Music for people with autism
Now, Ms Sutcliffe is working with the CSO on autism-friendly performances in Canberra schools.
Going to concerts can be too much for people on the spectrum, due to potential sensory overload, and difficulties within a quite stilted environment, she explains. These concerts are a friendly and relaxed way for children with autism to enjoy music, and to break down barriers to music. They source old, broken instruments so children can handle them; if they drop an old clarinet, who cares?
The CSO already delivers concerts every year to four special education schools; she wanted units in mainstream schools to get the same exposure to music.
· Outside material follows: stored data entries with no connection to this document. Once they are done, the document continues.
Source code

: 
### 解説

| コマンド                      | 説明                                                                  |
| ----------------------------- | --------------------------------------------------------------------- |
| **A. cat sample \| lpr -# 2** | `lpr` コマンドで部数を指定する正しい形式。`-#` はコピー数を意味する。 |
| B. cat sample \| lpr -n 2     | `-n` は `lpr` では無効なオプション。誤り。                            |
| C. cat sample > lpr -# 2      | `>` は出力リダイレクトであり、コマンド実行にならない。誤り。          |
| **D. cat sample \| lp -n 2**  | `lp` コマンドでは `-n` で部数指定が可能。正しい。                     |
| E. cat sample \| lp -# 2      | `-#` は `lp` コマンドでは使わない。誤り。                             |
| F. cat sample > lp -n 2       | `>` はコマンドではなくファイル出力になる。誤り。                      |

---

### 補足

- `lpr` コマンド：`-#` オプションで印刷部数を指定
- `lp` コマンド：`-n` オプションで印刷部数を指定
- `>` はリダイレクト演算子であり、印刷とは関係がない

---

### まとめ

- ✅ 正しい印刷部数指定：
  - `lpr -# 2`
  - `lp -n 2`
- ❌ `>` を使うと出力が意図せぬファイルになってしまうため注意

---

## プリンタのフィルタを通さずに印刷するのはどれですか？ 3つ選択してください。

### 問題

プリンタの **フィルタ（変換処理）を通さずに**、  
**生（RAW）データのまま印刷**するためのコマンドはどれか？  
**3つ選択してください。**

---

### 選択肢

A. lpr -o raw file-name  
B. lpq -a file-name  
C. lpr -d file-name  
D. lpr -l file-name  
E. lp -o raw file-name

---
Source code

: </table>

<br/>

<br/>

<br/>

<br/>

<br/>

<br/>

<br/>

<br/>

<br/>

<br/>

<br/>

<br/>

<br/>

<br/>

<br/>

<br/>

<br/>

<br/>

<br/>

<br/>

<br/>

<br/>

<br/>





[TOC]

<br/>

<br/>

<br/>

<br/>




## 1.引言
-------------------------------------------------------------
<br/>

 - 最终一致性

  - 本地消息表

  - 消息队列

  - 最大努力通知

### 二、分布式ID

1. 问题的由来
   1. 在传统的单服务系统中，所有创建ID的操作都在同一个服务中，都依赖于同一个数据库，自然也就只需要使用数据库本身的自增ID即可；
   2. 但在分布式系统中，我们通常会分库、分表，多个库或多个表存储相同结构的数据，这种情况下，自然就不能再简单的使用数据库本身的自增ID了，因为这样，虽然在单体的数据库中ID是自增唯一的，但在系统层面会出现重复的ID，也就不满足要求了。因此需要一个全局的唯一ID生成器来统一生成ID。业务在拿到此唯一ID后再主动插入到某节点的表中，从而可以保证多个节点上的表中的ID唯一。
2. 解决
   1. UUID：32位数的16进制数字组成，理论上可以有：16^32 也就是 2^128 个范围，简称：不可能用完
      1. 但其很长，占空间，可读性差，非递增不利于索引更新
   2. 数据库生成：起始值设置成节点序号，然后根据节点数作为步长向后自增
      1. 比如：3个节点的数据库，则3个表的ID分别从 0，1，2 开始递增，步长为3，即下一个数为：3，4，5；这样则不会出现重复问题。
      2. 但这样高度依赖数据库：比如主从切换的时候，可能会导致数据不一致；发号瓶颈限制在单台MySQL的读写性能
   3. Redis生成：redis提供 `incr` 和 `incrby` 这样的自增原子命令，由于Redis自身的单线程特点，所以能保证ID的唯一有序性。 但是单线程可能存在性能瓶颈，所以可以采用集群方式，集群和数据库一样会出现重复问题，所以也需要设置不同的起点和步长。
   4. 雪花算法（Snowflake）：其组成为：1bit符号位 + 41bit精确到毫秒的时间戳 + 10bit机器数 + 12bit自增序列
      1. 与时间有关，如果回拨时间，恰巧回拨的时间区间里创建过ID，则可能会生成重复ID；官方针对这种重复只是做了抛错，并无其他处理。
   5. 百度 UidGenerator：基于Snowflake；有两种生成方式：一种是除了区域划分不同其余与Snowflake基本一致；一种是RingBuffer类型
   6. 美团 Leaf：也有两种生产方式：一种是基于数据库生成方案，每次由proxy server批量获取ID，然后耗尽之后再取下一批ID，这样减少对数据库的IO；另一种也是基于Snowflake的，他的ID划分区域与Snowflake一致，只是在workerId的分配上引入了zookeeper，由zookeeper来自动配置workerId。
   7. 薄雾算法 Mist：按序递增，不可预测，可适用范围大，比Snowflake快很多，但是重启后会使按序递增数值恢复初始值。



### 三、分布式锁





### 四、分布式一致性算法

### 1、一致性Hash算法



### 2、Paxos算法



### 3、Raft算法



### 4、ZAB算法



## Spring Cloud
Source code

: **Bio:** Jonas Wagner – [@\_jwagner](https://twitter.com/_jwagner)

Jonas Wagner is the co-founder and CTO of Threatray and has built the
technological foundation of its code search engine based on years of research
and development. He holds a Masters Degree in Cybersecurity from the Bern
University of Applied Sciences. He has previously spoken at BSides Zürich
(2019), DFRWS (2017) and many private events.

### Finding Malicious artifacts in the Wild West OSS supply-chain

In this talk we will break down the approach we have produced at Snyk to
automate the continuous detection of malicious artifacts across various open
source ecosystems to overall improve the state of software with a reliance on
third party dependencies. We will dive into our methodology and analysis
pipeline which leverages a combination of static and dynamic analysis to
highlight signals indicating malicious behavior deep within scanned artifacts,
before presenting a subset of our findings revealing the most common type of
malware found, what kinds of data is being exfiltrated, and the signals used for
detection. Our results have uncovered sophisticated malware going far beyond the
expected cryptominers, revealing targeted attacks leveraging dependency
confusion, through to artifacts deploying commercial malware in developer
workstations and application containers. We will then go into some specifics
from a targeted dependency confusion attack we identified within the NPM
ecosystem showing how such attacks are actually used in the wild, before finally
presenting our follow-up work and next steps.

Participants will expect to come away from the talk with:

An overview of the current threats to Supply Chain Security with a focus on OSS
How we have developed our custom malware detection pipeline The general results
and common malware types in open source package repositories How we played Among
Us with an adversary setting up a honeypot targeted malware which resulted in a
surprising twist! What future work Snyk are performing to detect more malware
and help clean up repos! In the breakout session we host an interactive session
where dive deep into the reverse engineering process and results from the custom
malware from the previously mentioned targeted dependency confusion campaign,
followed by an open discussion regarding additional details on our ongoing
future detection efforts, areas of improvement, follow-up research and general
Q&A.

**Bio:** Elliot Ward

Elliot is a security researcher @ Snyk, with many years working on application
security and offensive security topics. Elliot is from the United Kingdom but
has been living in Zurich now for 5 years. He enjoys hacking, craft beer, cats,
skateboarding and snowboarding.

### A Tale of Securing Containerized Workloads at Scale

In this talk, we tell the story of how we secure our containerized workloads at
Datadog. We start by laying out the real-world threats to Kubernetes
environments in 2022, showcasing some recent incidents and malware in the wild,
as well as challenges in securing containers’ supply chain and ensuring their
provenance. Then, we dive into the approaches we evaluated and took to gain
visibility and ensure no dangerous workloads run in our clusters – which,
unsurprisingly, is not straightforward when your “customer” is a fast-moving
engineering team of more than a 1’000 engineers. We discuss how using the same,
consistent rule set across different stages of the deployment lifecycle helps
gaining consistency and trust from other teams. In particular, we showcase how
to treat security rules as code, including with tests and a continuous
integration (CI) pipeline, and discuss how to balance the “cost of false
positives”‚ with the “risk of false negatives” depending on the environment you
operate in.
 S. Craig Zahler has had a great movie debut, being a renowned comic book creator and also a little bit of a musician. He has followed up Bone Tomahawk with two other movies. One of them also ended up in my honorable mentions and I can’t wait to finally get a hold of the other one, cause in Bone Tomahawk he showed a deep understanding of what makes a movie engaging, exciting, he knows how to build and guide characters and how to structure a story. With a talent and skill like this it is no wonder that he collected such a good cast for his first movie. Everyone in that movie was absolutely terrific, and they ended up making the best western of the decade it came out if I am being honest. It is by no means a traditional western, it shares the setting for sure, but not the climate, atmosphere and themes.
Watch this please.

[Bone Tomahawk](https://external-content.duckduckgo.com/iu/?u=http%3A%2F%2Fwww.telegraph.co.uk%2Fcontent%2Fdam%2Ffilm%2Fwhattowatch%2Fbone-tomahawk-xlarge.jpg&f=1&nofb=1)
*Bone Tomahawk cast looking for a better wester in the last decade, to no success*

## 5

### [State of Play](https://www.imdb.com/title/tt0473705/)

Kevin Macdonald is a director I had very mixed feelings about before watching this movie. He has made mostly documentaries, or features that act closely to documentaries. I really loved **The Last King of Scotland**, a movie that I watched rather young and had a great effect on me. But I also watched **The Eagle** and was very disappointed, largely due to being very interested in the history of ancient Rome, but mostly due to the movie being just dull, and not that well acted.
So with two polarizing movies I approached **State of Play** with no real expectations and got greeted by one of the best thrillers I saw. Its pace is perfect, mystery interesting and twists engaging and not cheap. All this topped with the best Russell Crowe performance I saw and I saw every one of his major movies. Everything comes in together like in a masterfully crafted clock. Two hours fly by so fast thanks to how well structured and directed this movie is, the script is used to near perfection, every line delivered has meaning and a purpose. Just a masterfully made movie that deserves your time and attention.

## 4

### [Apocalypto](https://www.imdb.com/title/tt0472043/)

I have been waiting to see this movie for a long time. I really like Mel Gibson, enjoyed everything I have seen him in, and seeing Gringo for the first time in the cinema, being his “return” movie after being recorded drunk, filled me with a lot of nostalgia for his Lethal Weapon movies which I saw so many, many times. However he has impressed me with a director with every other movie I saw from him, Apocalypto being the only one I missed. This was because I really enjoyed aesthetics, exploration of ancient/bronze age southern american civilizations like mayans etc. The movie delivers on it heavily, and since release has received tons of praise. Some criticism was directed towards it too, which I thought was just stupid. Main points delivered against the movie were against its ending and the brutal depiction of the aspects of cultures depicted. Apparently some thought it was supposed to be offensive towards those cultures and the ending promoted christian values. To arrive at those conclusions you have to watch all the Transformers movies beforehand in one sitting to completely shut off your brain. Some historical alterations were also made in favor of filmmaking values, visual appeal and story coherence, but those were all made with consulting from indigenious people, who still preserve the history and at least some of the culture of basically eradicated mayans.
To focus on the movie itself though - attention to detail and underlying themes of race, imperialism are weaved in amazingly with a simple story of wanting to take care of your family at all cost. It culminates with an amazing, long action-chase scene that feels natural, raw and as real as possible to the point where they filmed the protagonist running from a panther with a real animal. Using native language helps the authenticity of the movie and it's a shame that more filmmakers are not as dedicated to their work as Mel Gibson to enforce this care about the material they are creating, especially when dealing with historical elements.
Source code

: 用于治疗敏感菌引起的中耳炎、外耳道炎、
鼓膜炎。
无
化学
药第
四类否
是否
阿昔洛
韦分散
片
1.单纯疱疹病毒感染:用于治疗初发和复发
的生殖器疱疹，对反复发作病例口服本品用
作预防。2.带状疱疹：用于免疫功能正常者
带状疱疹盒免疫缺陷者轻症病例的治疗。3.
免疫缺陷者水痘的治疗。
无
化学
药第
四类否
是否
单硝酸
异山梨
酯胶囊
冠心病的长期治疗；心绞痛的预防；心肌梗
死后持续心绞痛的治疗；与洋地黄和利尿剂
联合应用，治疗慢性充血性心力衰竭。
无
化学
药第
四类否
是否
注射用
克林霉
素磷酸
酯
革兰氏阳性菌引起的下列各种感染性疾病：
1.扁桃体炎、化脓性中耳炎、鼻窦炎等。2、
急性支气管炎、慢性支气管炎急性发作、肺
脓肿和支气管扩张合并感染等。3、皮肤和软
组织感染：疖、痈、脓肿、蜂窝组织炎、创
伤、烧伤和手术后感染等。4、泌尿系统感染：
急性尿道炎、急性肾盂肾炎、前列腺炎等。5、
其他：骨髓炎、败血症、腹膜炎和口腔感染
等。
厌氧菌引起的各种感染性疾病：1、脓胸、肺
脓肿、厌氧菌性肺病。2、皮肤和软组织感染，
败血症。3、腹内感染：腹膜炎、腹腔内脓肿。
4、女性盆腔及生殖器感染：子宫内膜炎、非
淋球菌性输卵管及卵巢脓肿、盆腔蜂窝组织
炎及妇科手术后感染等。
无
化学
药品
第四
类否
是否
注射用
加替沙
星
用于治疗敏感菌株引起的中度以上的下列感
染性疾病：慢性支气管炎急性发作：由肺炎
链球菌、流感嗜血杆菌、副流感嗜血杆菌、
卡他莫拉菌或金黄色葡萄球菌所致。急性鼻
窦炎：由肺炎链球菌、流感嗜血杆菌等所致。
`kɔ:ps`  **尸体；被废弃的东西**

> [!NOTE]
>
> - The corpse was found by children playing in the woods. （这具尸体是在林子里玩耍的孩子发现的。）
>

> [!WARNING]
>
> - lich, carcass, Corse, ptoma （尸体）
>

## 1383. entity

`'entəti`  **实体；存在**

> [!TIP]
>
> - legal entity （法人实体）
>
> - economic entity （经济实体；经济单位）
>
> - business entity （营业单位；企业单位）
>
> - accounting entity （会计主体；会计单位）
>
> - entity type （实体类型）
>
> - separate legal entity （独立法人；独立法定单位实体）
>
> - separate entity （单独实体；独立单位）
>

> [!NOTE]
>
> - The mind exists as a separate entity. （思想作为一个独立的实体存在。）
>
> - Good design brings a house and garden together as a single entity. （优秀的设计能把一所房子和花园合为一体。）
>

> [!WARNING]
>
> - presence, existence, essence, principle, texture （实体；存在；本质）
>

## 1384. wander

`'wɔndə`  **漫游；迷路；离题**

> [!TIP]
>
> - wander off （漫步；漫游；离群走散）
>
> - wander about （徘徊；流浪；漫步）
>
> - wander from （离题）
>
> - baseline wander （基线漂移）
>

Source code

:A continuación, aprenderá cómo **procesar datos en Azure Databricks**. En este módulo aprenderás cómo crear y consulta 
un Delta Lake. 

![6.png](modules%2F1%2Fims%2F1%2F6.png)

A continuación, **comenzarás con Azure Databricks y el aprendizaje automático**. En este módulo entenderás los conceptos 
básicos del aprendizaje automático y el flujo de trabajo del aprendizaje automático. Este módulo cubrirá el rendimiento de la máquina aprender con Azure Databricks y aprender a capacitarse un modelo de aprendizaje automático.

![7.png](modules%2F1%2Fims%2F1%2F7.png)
The children love it. After one concert last week, one little girl went home, and excitedly told her mother: “Music is my life!”
The program was trialled before the pandemic and is starting up again after COVID. Next year, she wants to grow the program to teenagers and young adults.
Mr Phemister has also played at the Canberra Hospital – once in the foyer, once in the oncology department. Staff, he said, thanked him for bringing something beautiful into their everyday lives, and for helping patients having a difficult time.
Music, he said, brought “uplift”. He and an oboeist colleague will perform a duet at Canberra Hospital soon, while he is also involved in an art therapy program for people with Parkinson’s Disease.
The CSO, Mr Phemister said, “brings really beautiful music to the community, often through the concert hall. This is the same thing, but in a different kind of space.”
Ms Sutcliffe hopes that philanthropic donors will be able to help the CSO deliver these programs.
“The more funds we have, the more people we can reach. It is so important. We want to be able to get [music] out there to everyone.
“Some people might love music, but they can’t get to it, for whatever reason. It might be due to mobility; it might be due to disability; it might be due to financial constraints. What I love about our community programs is that we try to break down these barriers to be able to deliver it to everyone who wants [music].”